День тянулся бесконечно.
Элира выбрала перевал Косэчу еще и потому, что он располагался ближе всего к столице. Вынужденные играть свою роль, за день они прошли ужасающе мало, но впереди была ночь, когда они смогут вновь оседлать ведомых кружным путем лошадей. Элира обещала, что до рассвета они могут достичь столицы.
Серая пелена, постепенно затягивающая сверкающую в лунном свете громаду Падмаджипал, обещала буран.
Ицхаль уже практически не отличала снов от реальности. Иногда – очень долгие промежутки времени – все вокруг тонуло в ослепительном белом свете, холодном и прекрасном, словно вечные ледники. Огромные белые птицы парили в вышине на бесшумных крыльях, потом падали и проносились мимо, задевая ее тело теплыми мягкими перьями. Иногда далеко впереди, на сияющем троне, она видела самого Падме, и бог улыбался ей безмятежно и загадочно.
Приходить в себя было невыносимо. Поначалу ее жег стыд – быть выставленной напоказ в железной клетке, ловить равнодушные или – еще хуже! – испуганно-сочувственные взгляды. Справлять свои надобности тут же. Хрипеть пересохшим горлом, ловить снежинки растрескавшимися губами.
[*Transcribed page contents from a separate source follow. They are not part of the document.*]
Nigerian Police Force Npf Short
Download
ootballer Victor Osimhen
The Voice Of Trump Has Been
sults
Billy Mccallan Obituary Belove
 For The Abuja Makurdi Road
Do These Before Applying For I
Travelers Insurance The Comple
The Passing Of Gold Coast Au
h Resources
Да, она была туммо. Но и у туммо есть предел, за которым согревающий тело внутренний огонь угасает. Одно хорошо – все выделения из ее тела прекратились, и уже давно. Снег оседал на ее волосах и не таял. Она не шевелилась днями, и несколько раз ее тыкали рогатиной, чтобы узнать, жива ли она еще. Кровь почти не текла из ран, став густой и вязкой, тоже будто замерзнув.
Мысли покинули ее, растворившись в слепящем свете. Приходя в себя, она равнодушно и бессмысленно смотрела, как на площади мельтешат человеческие фигурки в красном – меняется караул. Иногда приходил разодетый мрачный человек, говорил ей что-то, брызгал слюной. Слюна, попадая на ее тело, обжигала. Ицхаль не могла ему отвечать – слова и поступки окружающих сливались и рассыпались на мелкие кусочки, собрать которые в осмысленную картину требовало от нее слишком больших усилий.
Она еще кое-что улавливала, когда однажды ночью пришел человек с чашкой. Ицхаль не смогла сама поднять руки, и поэтому, просунув руку сквозь прутья клетки, он приложил чашку к ее губам. Вода была горькой.
Человек приходил еще несколько раз – Ицхаль не могла бы сказать сколько. Была темнота и горячие пальцы у ее губ. Бессмысленный шелест слов, мучительное усилие, чтобы сделать глоток. И снова сны.